======== EXTRACTED MATERIAL ========

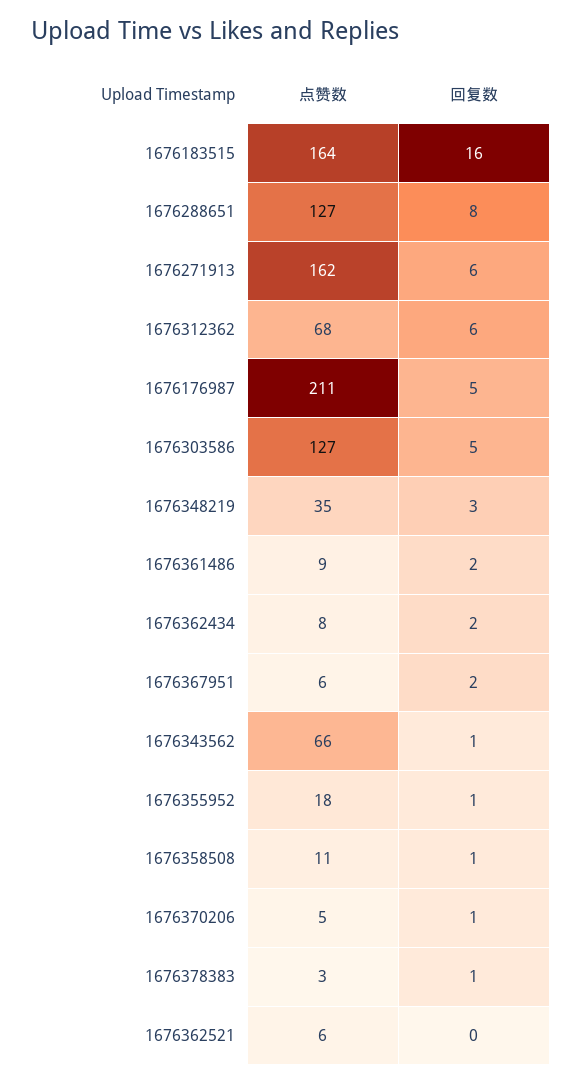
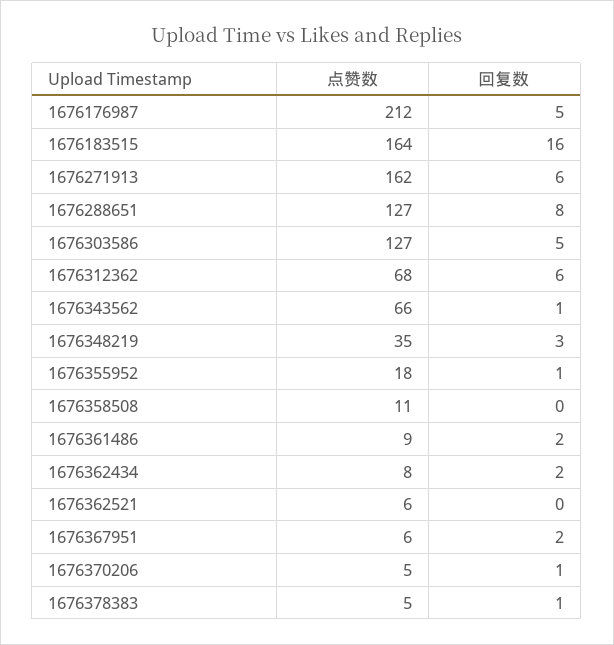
  {
    "点赞数": {
      "1676183515": 164,
      "1676288651": 127,
      "1676271913": 162,
      "1676312362": 68,
-     "1676176987": 211,
+     "1676176987": 212,
      "1676303586": 127,
      "1676348219": 35,
      "1676361486": 9,
      "1676362434": 8,
      "1676367951": 6,
      "1676343562": 66,
      "1676355952": 18,
      "1676358508": 11,
      "1676370206": 5,
-     "1676378383": 3,
+     "1676378383": 5,
      "1676362521": 6
    },
    "回复数": {
      "1676183515": 16,
      "1676288651": 8,
      "1676271913": 6,
      "1676312362": 6,
      "1676176987": 5,
      "1676303586": 5,
      "1676348219": 3,
      "1676361486": 2,
      "1676362434": 2,
      "1676367951": 2,
      "1676343562": 1,
      "1676355952": 1,
-     "1676358508": 1,
+     "1676358508": 0,
      "1676370206": 1,
      "1676378383": 1,
      "1676362521": 0
    }
  }

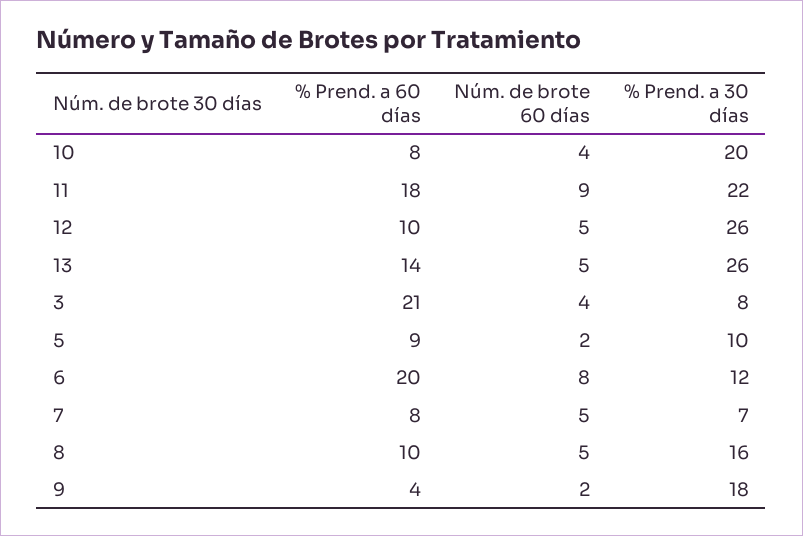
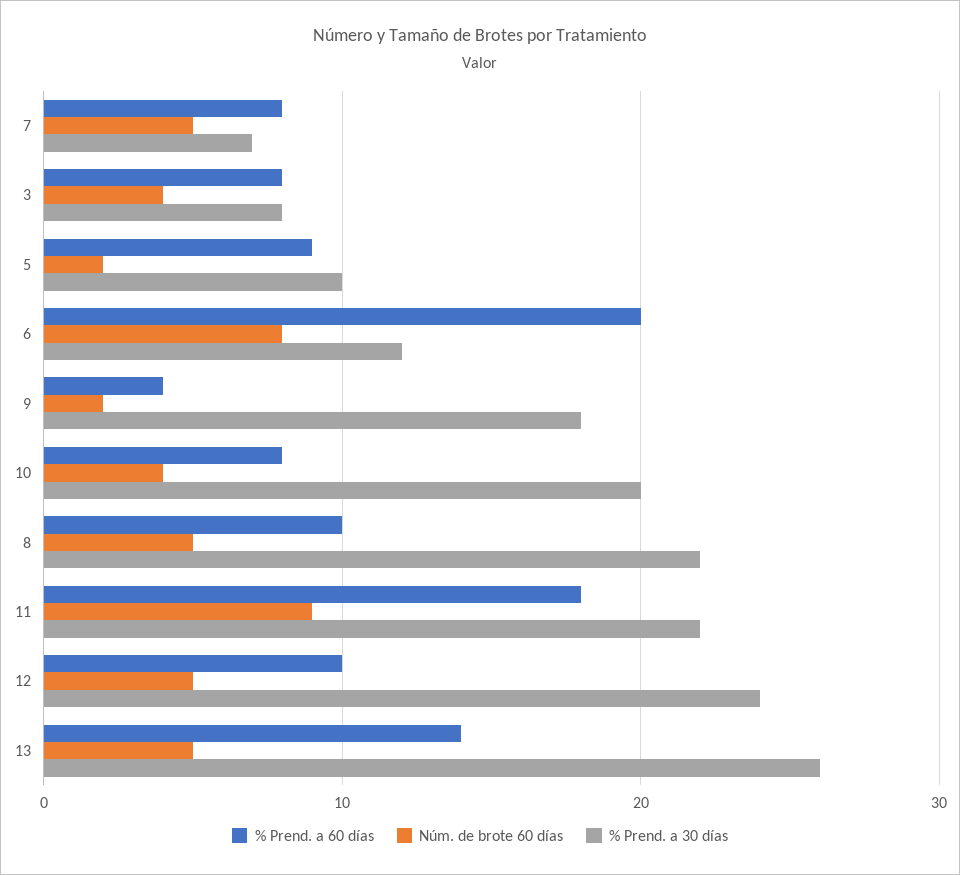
  {
    "% Prend. a 60 días": {
      "10": 8,
      "11": 18,
      "12": 10,
      "13": 14,
-     "3": 21,
+     "3": 8,
      "5": 9,
      "6": 20,
      "7": 8,
      "8": 10,
      "9": 4
    },
    "Núm. de brote 60 días": {
      "10": 4,
      "11": 9,
      "12": 5,
      "13": 5,
      "3": 4,
      "5": 2,
      "6": 8,
      "7": 5,
      "8": 5,
      "9": 2
    },
    "% Prend. a 30 días": {
      "10": 20,
      "11": 22,
-     "12": 26,
+     "12": 24,
      "13": 26,
      "3": 8,
      "5": 10,
      "6": 12,
      "7": 7,
-     "8": 16,
+     "8": 22,
      "9": 18
    }
  }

========

TASK STATEMENT
Every line above should be reproduced exactly, please, with no pictures included.

PROBLEM SOLUTION
  {
    "点赞数": {
      "1676183515": 164,
      "1676288651": 127,
      "1676271913": 162,
      "1676312362": 68,
-     "1676176987": 211,
+     "1676176987": 212,
      "1676303586": 127,
      "1676348219": 35,
      "1676361486": 9,
      "1676362434": 8,
      "1676367951": 6,
      "1676343562": 66,
      "1676355952": 18,
      "1676358508": 11,
      "1676370206": 5,
-     "1676378383": 3,
+     "1676378383": 5,
      "1676362521": 6
    },
    "回复数": {
      "1676183515": 16,
      "1676288651": 8,
      "1676271913": 6,
      "1676312362": 6,
      "1676176987": 5,
      "1676303586": 5,
      "1676348219": 3,
      "1676361486": 2,
      "1676362434": 2,
      "1676367951": 2,
      "1676343562": 1,
      "1676355952": 1,
-     "1676358508": 1,
+     "1676358508": 0,
      "1676370206": 1,
      "1676378383": 1,
      "1676362521": 0
    }
  }

  {
    "% Prend. a 60 días": {
      "10": 8,
      "11": 18,
      "12": 10,
      "13": 14,
-     "3": 21,
+     "3": 8,
      "5": 9,
      "6": 20,
      "7": 8,
      "8": 10,
      "9": 4
    },
    "Núm. de brote 60 días": {
      "10": 4,
      "11": 9,
      "12": 5,
      "13": 5,
      "3": 4,
      "5": 2,
      "6": 8,
      "7": 5,
      "8": 5,
      "9": 2
    },
    "% Prend. a 30 días": {
      "10": 20,
      "11": 22,
-     "12": 26,
+     "12": 24,
      "13": 26,
      "3": 8,
      "5": 10,
      "6": 12,
      "7": 7,
-     "8": 16,
+     "8": 22,
      "9": 18
    }
  }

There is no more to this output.